◆ **To do**
Convert the text of the records below into a JSON list of strings, with one string for each line and no blank lines. Leave out the pictures.

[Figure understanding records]
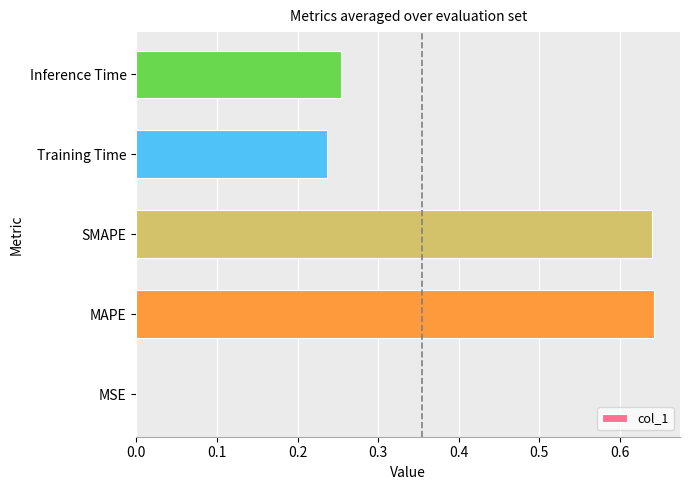

True or false: the data shows 0.4 at SMAPE.

False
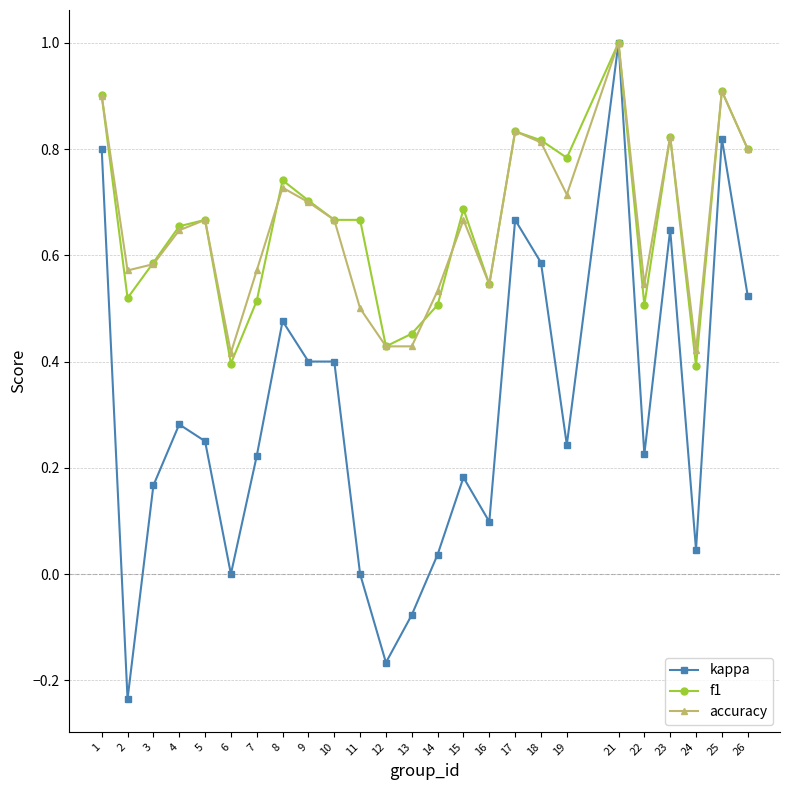

What is the maximum value for kappa?

1.0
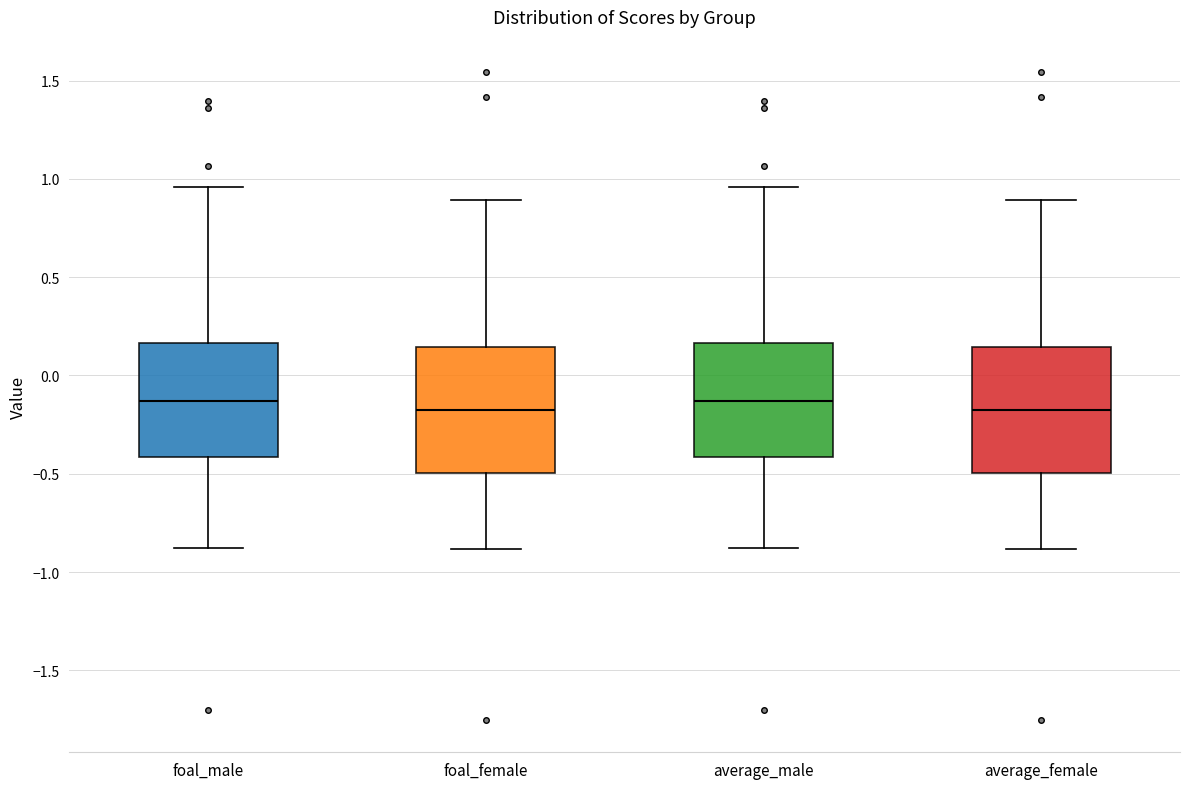

Where does the lower whisker of the box for foal_female end on the y-axis? The values are not printed on the chart, so give them approximately, as read against the axis.

-0.90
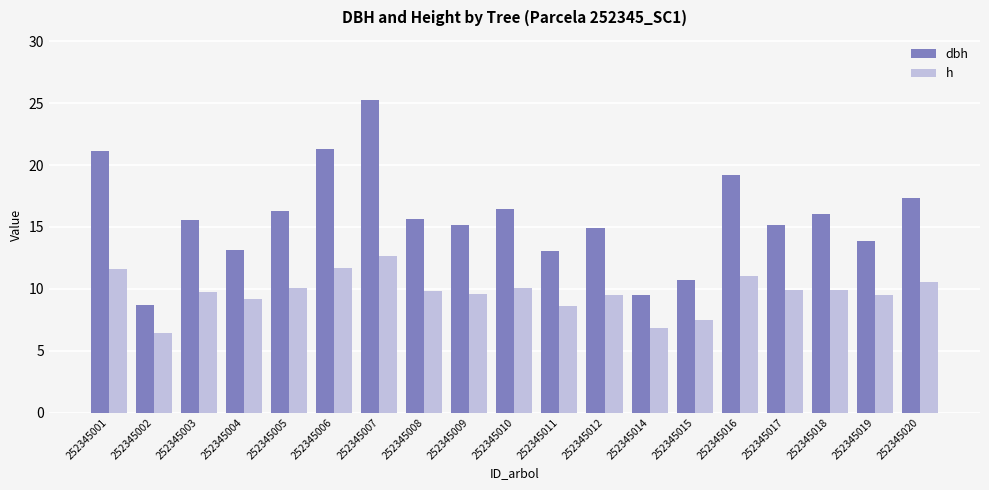

How many categories are shown in the chart?

19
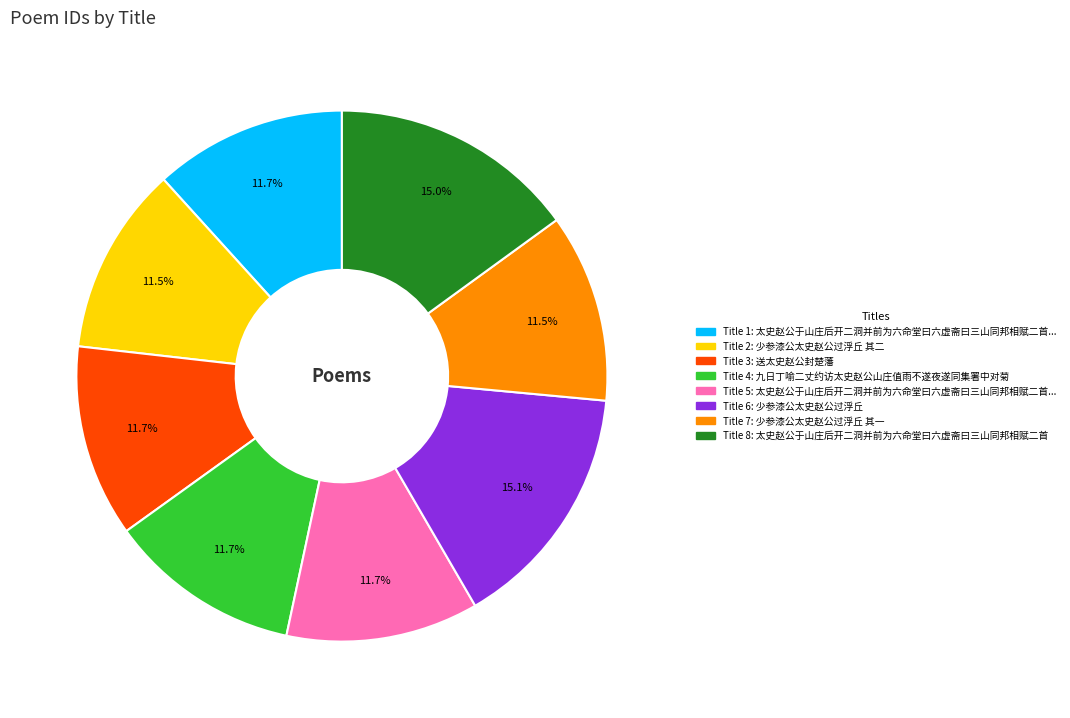

To the nearest percent, what is the difference between the largest and smallest slice percentages?

4%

◆ **Finished task**
[
  "True or false: the data shows 0.4 at SMAPE.",
  "False",
  "What is the maximum value for kappa?",
  "1.0",
  "Where does the lower whisker of the box for foal_female end on the y-axis? The values are not printed on the chart, so give them approximately, as read against the axis.",
  "-0.90",
  "How many categories are shown in the chart?",
  "19",
  "To the nearest percent, what is the difference between the largest and smallest slice percentages?",
  "4%"
]